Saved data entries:
==================================================
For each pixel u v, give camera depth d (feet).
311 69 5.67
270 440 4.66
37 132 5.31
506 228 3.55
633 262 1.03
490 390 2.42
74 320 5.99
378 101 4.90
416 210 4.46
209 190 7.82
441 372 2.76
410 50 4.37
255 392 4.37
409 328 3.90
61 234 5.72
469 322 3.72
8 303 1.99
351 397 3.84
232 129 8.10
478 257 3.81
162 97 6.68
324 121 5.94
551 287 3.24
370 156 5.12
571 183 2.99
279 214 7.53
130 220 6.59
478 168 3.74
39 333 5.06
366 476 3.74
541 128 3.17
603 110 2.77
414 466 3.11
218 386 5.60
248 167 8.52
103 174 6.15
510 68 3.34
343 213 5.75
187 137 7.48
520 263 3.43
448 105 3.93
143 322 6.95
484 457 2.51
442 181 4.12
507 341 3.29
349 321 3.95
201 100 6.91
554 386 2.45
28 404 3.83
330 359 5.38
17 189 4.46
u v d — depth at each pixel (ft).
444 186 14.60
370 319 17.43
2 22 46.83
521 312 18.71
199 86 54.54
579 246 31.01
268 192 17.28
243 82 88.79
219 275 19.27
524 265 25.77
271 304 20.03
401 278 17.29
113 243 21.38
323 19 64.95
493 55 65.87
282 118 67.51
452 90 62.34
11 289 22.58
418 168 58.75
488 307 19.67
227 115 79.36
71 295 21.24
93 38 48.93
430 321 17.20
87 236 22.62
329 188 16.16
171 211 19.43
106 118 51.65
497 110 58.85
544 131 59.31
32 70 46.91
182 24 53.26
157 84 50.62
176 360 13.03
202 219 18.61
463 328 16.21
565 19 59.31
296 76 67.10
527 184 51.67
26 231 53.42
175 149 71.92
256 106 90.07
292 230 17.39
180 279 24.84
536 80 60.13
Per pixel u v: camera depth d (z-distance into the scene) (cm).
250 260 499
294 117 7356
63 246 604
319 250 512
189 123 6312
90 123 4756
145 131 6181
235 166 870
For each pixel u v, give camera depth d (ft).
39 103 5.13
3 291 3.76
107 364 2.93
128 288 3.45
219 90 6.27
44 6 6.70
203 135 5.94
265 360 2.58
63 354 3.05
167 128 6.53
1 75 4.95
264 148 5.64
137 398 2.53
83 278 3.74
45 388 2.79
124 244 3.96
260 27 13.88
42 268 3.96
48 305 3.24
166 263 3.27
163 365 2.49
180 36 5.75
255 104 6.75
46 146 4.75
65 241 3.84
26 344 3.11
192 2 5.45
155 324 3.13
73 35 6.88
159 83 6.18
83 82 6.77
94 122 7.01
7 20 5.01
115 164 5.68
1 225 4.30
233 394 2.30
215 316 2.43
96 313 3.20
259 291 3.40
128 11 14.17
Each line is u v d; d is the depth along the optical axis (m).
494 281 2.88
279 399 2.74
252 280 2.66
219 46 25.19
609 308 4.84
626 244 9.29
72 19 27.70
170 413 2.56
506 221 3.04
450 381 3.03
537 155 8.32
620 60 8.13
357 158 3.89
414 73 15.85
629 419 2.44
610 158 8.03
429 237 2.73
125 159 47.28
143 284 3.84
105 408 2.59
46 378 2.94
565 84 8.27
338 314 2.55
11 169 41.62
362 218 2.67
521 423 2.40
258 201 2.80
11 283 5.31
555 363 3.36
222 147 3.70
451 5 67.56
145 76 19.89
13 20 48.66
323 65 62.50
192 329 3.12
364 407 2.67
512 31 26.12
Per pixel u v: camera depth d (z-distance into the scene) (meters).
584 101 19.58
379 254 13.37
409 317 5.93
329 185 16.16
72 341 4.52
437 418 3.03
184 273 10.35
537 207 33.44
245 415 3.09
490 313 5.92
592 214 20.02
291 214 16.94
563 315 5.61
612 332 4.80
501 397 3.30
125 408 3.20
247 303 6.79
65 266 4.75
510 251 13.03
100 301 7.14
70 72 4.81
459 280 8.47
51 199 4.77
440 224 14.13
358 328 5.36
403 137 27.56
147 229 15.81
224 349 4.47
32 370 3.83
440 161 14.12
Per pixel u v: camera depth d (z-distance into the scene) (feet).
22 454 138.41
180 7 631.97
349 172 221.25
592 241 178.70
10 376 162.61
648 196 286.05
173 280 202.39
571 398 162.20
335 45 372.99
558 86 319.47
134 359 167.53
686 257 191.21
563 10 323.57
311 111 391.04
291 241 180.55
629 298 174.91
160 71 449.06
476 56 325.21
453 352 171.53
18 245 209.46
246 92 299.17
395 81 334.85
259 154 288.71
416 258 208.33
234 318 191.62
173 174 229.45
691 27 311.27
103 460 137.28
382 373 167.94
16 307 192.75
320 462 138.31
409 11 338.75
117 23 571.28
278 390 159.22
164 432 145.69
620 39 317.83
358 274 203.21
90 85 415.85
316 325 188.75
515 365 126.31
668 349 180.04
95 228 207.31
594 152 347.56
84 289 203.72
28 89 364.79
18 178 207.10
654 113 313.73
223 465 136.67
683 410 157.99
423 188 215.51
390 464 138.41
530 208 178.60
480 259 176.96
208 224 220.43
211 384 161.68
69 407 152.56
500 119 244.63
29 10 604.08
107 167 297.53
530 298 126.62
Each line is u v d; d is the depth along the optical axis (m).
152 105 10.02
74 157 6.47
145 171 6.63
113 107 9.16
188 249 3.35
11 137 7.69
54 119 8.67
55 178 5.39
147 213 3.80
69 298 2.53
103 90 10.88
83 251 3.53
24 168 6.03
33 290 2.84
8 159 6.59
==================================================
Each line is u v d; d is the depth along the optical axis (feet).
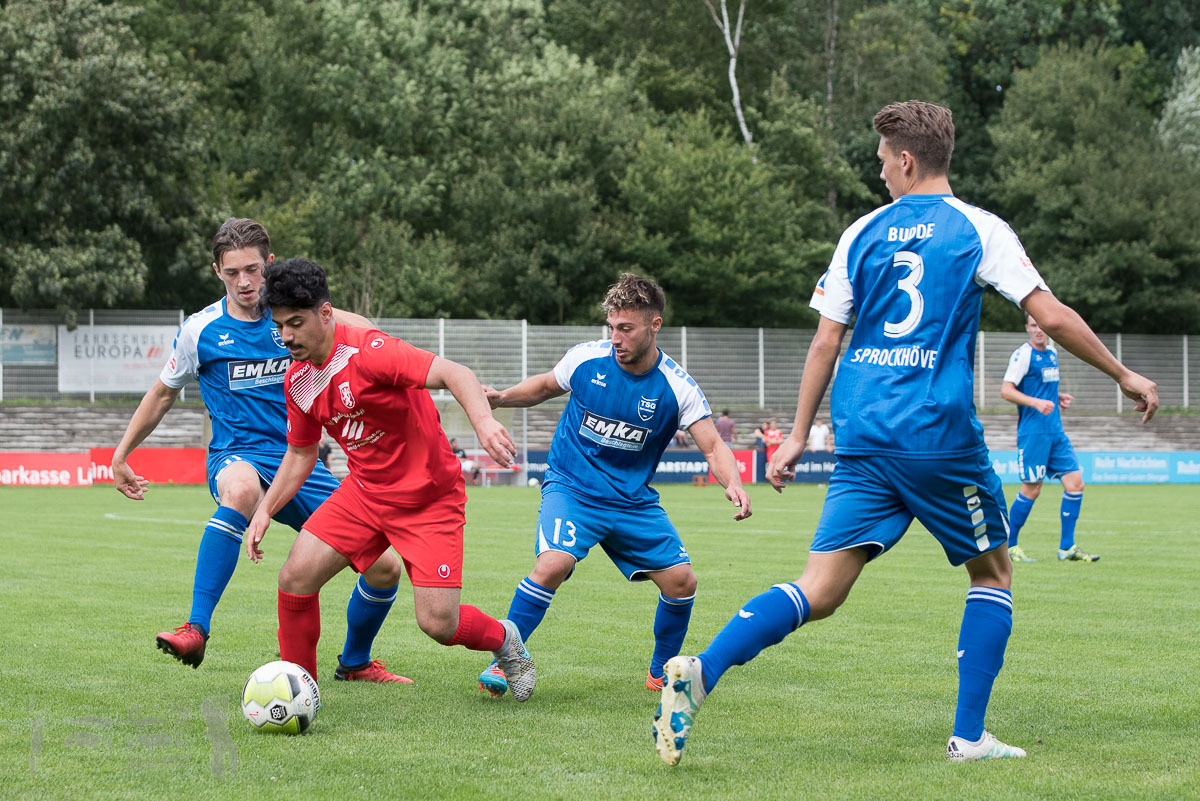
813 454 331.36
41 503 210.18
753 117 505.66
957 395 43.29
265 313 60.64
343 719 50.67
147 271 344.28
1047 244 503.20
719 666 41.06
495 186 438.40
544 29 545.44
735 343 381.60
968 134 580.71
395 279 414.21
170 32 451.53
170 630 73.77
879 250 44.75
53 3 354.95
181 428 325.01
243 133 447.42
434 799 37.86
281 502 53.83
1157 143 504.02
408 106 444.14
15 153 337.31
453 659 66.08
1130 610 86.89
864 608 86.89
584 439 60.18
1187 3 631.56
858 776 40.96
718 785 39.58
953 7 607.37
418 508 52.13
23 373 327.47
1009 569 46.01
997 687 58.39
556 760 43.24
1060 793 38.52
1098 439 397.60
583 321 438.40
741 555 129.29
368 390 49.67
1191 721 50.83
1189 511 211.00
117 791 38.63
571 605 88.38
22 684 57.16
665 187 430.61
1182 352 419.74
==================================================
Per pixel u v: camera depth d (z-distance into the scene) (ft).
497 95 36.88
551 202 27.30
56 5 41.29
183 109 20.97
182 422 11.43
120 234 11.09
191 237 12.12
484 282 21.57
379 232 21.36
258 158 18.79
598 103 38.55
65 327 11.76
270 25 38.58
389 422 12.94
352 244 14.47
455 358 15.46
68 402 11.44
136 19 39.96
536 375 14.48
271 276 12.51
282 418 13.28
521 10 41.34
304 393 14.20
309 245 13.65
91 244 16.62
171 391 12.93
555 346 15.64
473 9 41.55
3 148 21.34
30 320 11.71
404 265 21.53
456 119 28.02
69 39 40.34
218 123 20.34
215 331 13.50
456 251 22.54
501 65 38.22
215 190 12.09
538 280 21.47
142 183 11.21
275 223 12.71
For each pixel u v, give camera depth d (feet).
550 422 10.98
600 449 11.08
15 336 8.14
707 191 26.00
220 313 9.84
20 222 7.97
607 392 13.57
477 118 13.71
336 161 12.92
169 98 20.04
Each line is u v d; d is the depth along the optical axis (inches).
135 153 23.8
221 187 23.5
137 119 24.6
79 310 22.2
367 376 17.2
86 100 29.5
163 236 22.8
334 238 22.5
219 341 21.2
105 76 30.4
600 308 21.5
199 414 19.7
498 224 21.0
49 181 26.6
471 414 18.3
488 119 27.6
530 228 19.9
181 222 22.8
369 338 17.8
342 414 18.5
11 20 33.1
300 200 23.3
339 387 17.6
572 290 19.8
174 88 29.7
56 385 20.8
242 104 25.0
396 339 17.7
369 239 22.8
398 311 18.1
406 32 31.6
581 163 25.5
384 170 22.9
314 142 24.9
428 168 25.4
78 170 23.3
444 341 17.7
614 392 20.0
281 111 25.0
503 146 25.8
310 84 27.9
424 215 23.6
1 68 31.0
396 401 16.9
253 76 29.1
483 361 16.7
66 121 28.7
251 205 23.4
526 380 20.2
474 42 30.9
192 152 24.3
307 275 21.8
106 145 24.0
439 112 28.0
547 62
==================================================
Above are some records; copy each line there that contains "optical".

Each line is u v d; d is the depth along the optical axis (m).
Each line is u v d; d is the depth along the optical axis (m).
Each line is u v d; d is the depth along the optical axis (feet).
Each line is u v d; d is the depth along the optical axis (inches).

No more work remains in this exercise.